I reached a benchmark of sorts in my English Roundhand practice the other day- I used up a whole pad of paper! I’ve been using a Rhodia graph paper pad, pulling out each perforated sheet to dry as I fill it up with wet, inky writing. That’s 80 sheets of principal strokes, letters, minums, words, and model sentences. I’ve done a good deal of practice on other papers too, but still there was something especially satisfying about pulling off that last sheet of paper and adding it to the stack of completed pages.

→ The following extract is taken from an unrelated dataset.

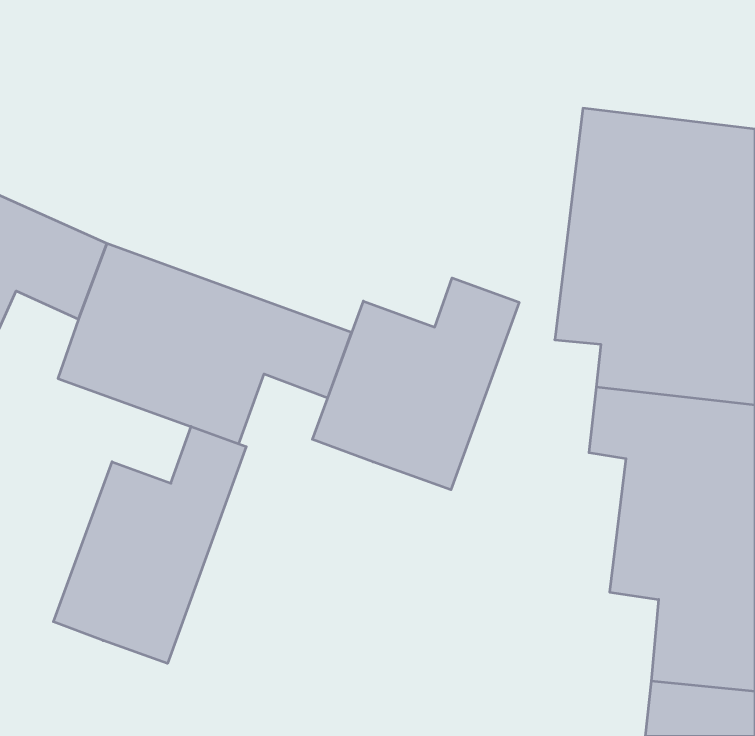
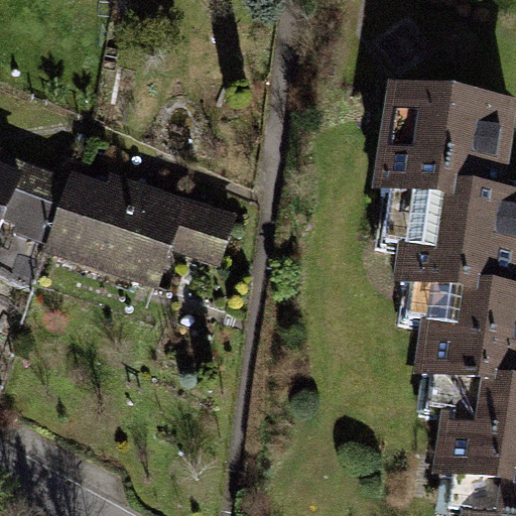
building: [312,278,519,490] -> none
building: [53,426,246,663] -> none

I used the last 20 pages or so of this pad faster and faster as I worked on minums in earnest and then moved on to real actual words in sentences! In the Young Clerk’s Assistant, George Bickham helpfully includes moral maxims starting with each letter of the alphabet for the learner to practice. There’s also a page of sentences which manage to include every letter of the alphabet and a moral message- “The quick brown fox jumps over the lazy dog” just isn’t high-minded enough for Bickham!
After I wrote out enough aphorisms to cover the whole alphabet, I felt very much like Mary Bennet in Pride and Prejudice. “Beauty’s a fair but fading flower,” I announced to my husband, “Indolence is an inlet to every vice.” He answered in the best way possible: “You have delighted us long enough.”
If I get bored of the moral maxims in Bickham’s book, there are many alternatives. Other instructional books print alphabetical lists of “copies” for handwriting practice, even if they don’t have Bickham’s engraved plates to model how the writing should look. John Jenkins’ 1813 Art of Writing has four pages full of “Exercises for Writing in Single Lines,” so students have a choice of sentiments for each letter of the alphabet. The Young Man’s Best Companion or Self Instructor provides two lofty sentiments for each letter, but also conveniently adds a selection of “Short lines for Text Hand,” similarly righteous. The first of these, “Abandon whatsoever is ill,” sounds like a first draft of the phrase Michael Hayes copied over and over in his borrowed book: Abandon every sin. Perhaps Michael’s writing master had a book like one of these, full of alphabetical mottos.
I have a fresh new pad to fill with all these practice texts, and a sheaf of freshly cut quill pens. Someday soon I’ll be ready to write my school piece!